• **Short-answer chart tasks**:
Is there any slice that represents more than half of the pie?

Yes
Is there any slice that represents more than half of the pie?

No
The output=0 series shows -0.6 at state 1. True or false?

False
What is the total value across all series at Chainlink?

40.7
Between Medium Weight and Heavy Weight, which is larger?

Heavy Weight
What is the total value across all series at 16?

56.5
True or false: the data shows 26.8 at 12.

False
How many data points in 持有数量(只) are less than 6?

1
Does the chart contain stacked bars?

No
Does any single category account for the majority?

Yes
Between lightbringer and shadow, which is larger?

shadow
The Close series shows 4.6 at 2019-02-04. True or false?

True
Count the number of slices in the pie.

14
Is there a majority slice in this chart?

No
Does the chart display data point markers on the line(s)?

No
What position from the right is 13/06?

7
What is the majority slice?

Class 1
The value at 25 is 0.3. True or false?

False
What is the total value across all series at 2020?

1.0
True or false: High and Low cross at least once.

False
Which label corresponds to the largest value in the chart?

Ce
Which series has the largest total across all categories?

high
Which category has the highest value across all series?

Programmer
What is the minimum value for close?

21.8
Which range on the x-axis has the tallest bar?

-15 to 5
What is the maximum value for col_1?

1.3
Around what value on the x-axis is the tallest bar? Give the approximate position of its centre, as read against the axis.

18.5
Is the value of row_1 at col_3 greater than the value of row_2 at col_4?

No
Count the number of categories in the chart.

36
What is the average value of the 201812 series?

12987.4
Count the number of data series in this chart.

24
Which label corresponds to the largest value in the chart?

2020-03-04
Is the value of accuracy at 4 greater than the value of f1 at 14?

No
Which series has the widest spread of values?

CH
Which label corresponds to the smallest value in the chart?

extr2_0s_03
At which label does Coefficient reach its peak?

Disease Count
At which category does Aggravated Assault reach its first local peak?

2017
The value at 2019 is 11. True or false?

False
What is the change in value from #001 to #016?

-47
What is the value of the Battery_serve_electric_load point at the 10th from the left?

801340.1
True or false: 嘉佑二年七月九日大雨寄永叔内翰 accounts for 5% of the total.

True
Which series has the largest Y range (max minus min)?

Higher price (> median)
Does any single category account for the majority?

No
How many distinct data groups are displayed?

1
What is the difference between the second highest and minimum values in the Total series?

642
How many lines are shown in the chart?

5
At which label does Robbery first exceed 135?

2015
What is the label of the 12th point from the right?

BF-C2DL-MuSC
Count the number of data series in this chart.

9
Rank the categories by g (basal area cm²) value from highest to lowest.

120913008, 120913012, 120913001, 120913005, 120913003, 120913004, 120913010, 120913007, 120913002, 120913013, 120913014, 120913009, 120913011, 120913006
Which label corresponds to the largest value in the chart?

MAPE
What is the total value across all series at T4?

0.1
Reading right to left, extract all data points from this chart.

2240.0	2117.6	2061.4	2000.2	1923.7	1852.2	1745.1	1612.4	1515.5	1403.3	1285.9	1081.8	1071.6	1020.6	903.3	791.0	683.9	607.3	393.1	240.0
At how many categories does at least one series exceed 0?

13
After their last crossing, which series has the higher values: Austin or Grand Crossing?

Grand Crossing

• **WHAT NEEDS TO BE DONE**: Locate each of the lines above that contains the string "tallest", matching case exactly, and copy those lines out in full.

• **RESULT OF THE TASK**:
Which range on the x-axis has the tallest bar?
Around what value on the x-axis is the tallest bar? Give the approximate position of its centre, as read against the axis.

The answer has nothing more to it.